For some, Ukraine’s long history of wins and losses in the quest for independence from a hegemonic power helps explain why Ukrainians are so wary today of peace initiatives that seem to be carried out by foreign powers in their name. Too many security agreements have come and gone, too many foreign leaders have promised protection but then abandoned those commitments.
“Ukrainian sociologists call us a distrustful nation,” says Volodymyr Fesenko, who heads the Penta Group consulting firm in Kyiv. “We have historical reasons not to trust – and that is why we cannot accept ‘promises’ and ‘assurances’ but need the things we agree to with our partners to be concrete.”
Mr. Fesenko says a debilitating war has left Ukrainians with a deep sense of fatigue and a willingness to accept some compromise – but not on a core principle like national independence.
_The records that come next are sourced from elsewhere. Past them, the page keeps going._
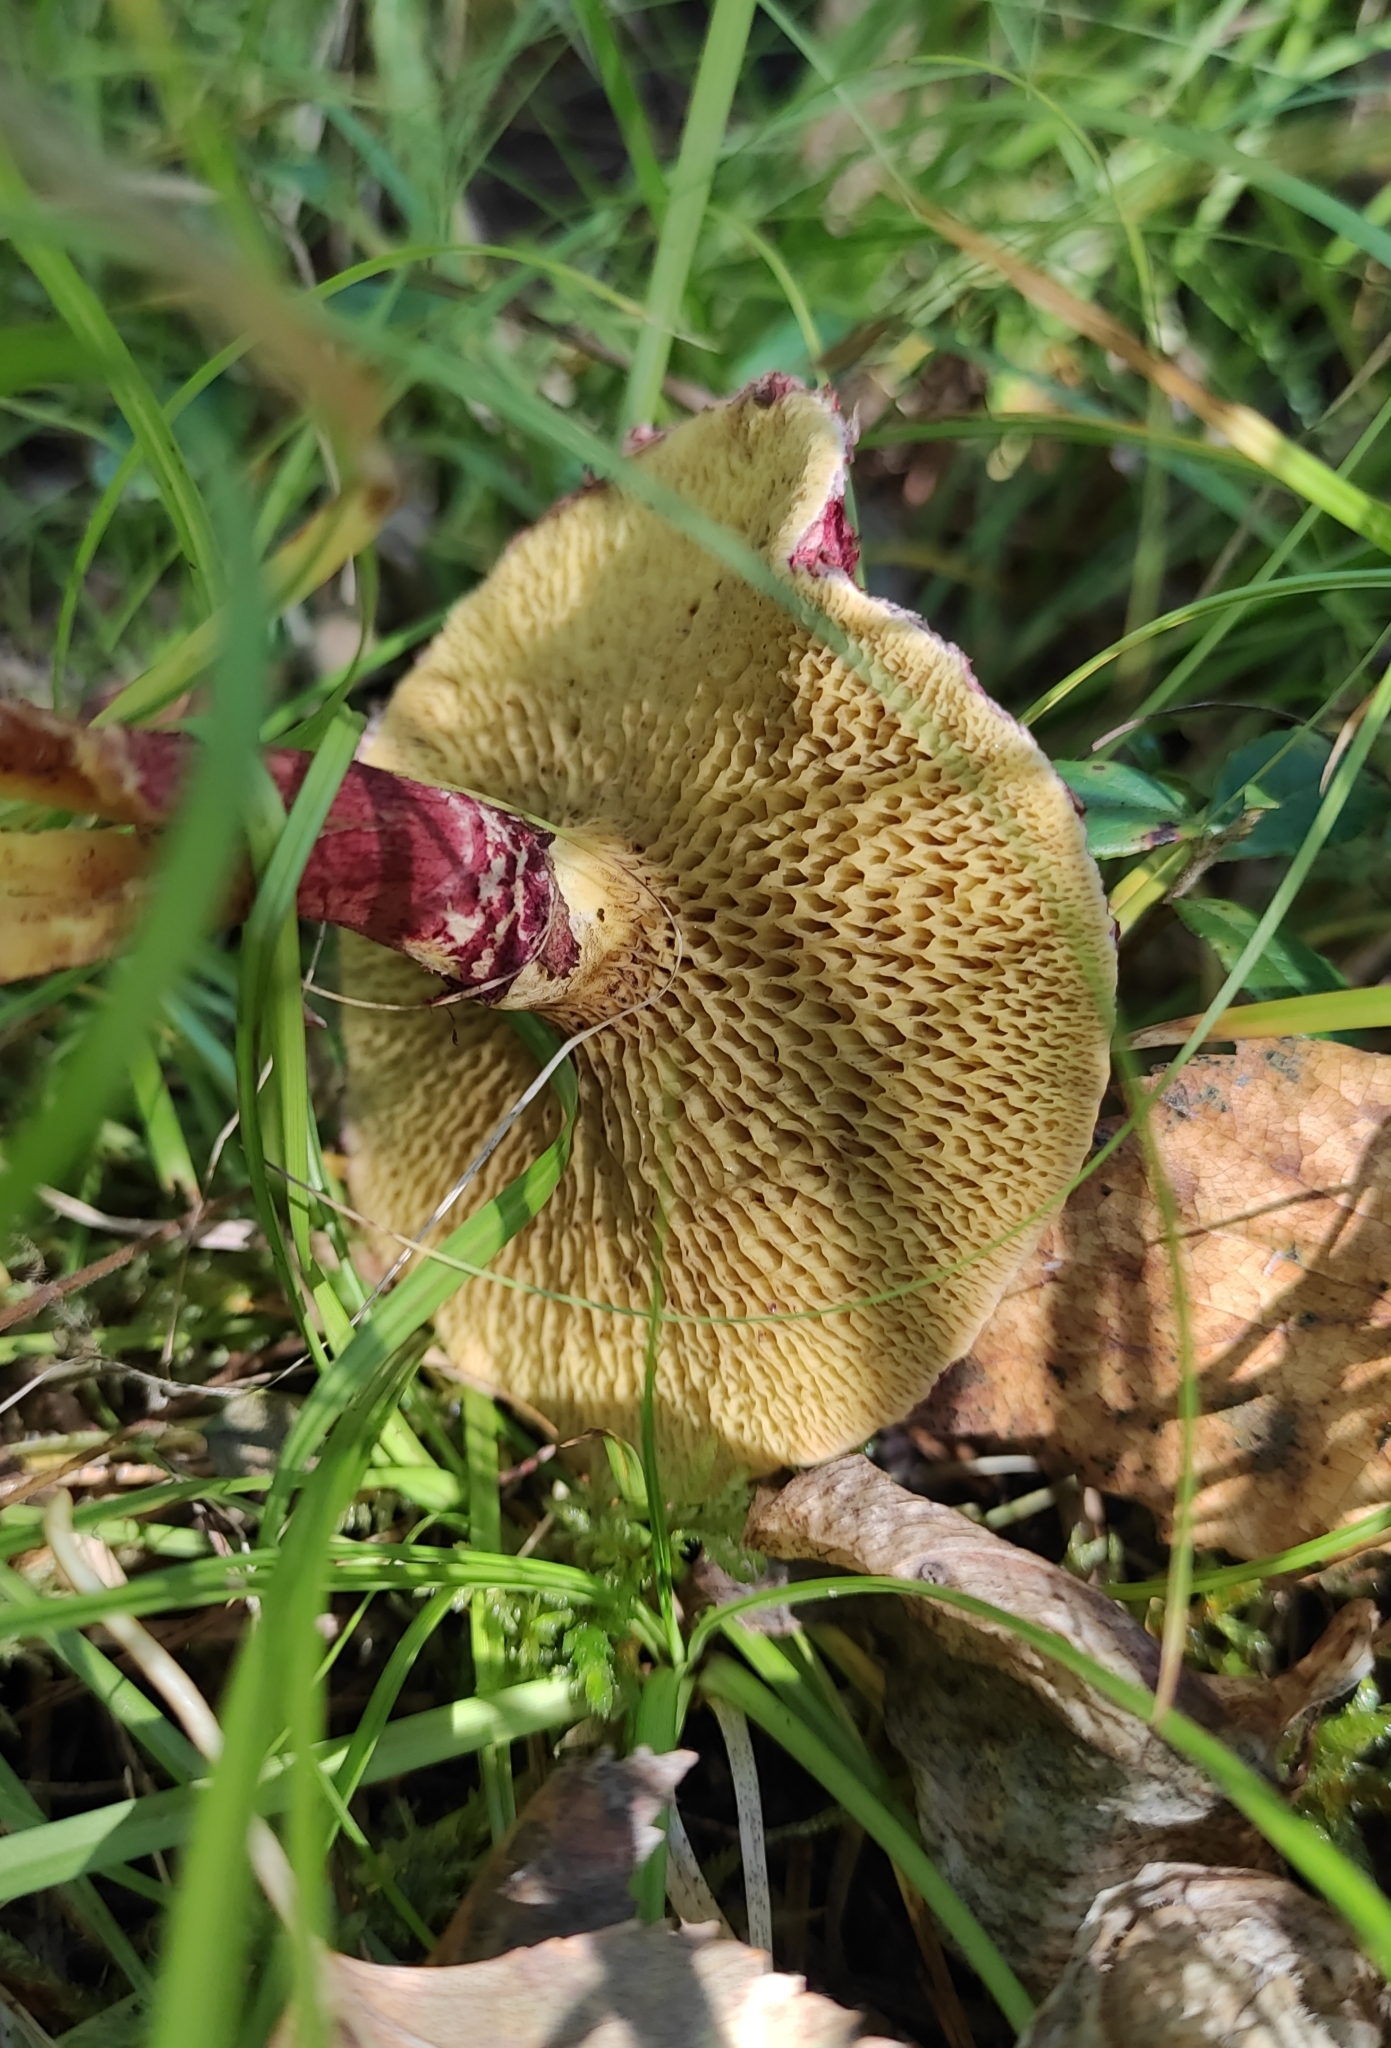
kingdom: Fungi
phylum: Basidiomycota
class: Agaricomycetes
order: Boletales
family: Suillaceae
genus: Boletinus
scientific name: Boletinus asiaticus
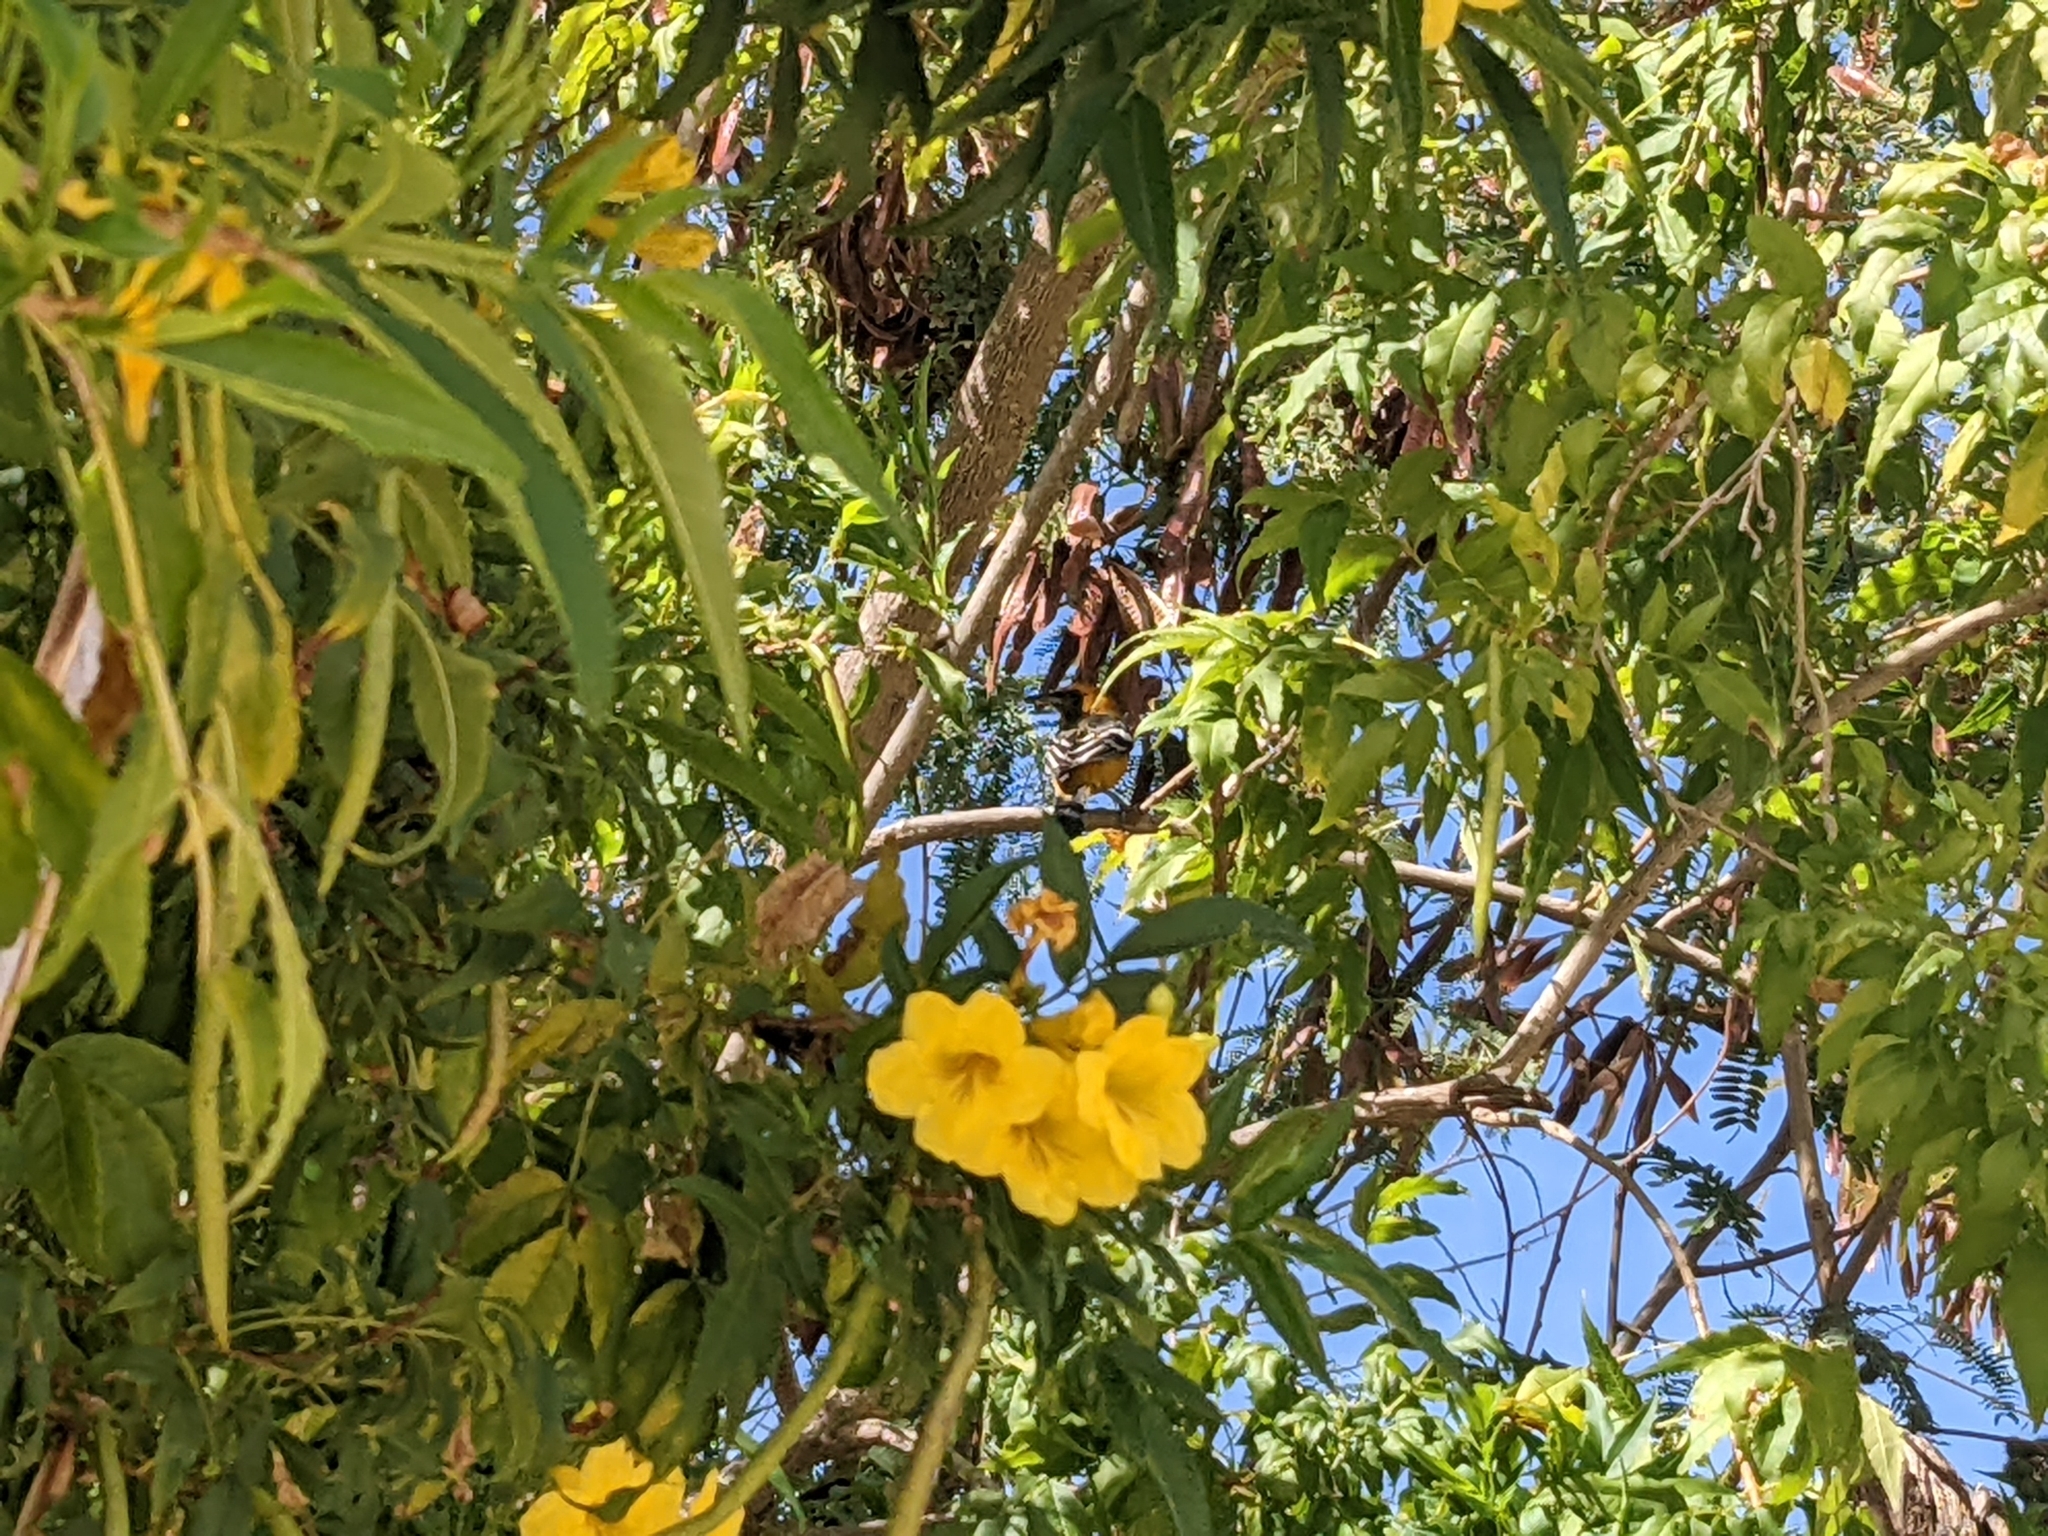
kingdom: Plantae
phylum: Tracheophyta
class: Magnoliopsida
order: Lamiales
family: Bignoniaceae
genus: Tecoma
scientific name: Tecoma stans
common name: Yellow trumpetbush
“People have come to the conclusion that we are going to have to make compromises, but they still insist we preserve the dignity of the sovereignty our soldiers have fought and died for,” he says.
“So as we watch these talks going on we are left with an unsettling ambiguity: We want the war to be over and we want the efforts to end it to succeed,” he says, “but we also refuse that it end not just with compromise but with a capitulation.”
Oleksandr Naselenko supported reporting for this story.